» UIT TE VOEREN TAKEN
- 1) Welke vraag noemt de samenvatting over NT2 en didactiek de meest gestelde vraag in het taalonderwijs?
- 2) Hoe luidt deze zin uit de samenvatting over NT2 en didactiek in het Engels: "De meest gestelde vraag in het taalonderwijs is: wat is de beste manier om een vreemde taal te leren en te onderwijzen?"
- 3) Schrijf het volgende stuk van de samenvatting over NT2 en didactiek, aansluitend op de laatste zin.

##### TEKSTFRAGMENT #####

Samenvatting tentamen NT2 en Didactiek
Samenvatting tentamen NT2 en Didactiek
NEN-V2A
2.4: Benaderingen
De meest gestelde vraag in het taalonderwijs is: wat is de beste manier om een vreemde
taal te leren en te onderwijzen? Het taalonderwijs van de laatste decennia kent een
aantal ontwikkelingen die de verschillende antwoorden weerspiegelen op die vraag
a.d.h.v. vijf factoren:
ontwikkelingen in de maatschappij;
technologische ontwikkelingen;
ontwikkelingen in opvattingen over (taal)leren;
ontwikkelingen in opvattingen over taal;
ontwikkelingen in opvattingen over (taal)onderwijs.
Al deze ontwikkelingen resulteerden in verschillende methoden of didactische
banderingen die in leermiddelen Nederlands als tweede taal allemaal vertegenwoordigd
zijn.

##### VASTGELEGDE GEGEVENS #####

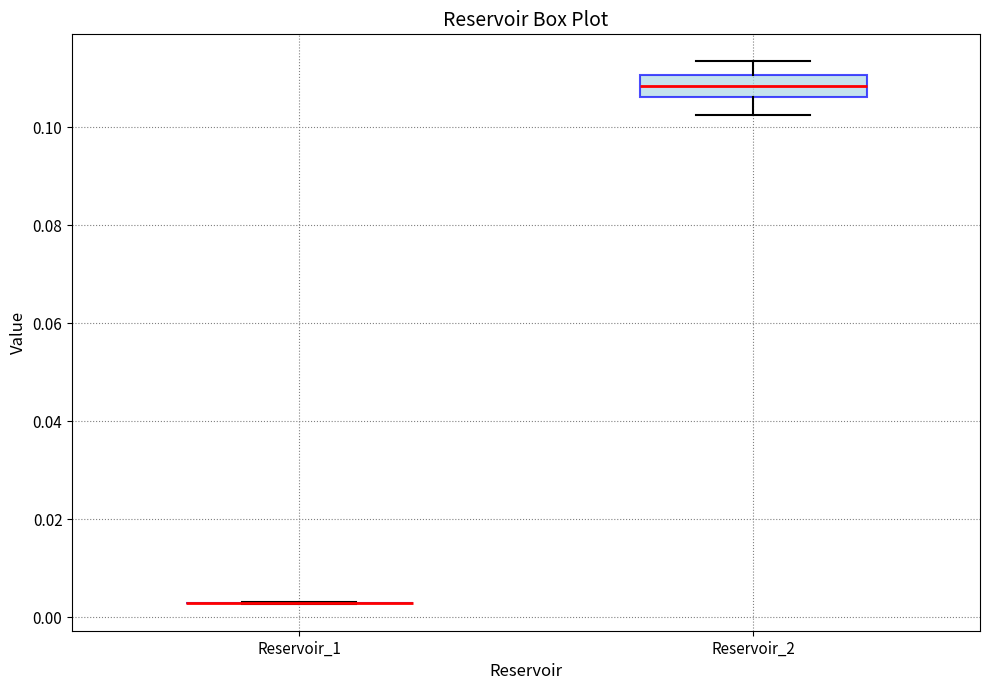

Comparing the boxes themselves (not the whiskers), which one is the tallest?

Reservoir_2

#####

» ANTWOORDEN PER TAAK
- 1) Wat is de beste manier om een vreemde taal te leren en te onderwijzen?

- 2) The most frequently asked question in language teaching is: what is the best way to learn and teach a foreign language?

- 3)
Grammatica-vertaalbenadering:
o het leren van (losse) woorden en het bestuderen van de grammatica
staan centraal;
o is gebaseerd op het onderwijs in de talen Latijn en Grieks, waarbij het
leren van de taal een middel was om (literaire) teksten te lezen;
o oefeningen bestonden uit het vertalen van losse, vaak nietszeggende
zinnetjes en mondelinge vaardigheden kwamen vrijwel niet aan bod;
o het onderwijs vond plaats in de moedertaal, men sprak en leerde
voornamelijk over de taal.
Directe methode (natuurlijke methode):
o vond in het NT2-onderwijs een toepassing in de receptieve benadering:
woordenschat is hierbij erg belangrijk: woorden worden
aangeboden in teksten en herhaaldelijk geoefend;
grammatica wordt niet altijd expliciet onderwezen, omdat de
verwachting is dat leerders de regelmatigheden van een taal
afleiden uit een rijk en begrijpelijk taalaanbod.
o de moedertaal kreeg een kleine rol in het onderwijs:
cursisten moesten ondergedompeld worden in de vreemde taal en
zouden die dan vanzelf gaan spreken.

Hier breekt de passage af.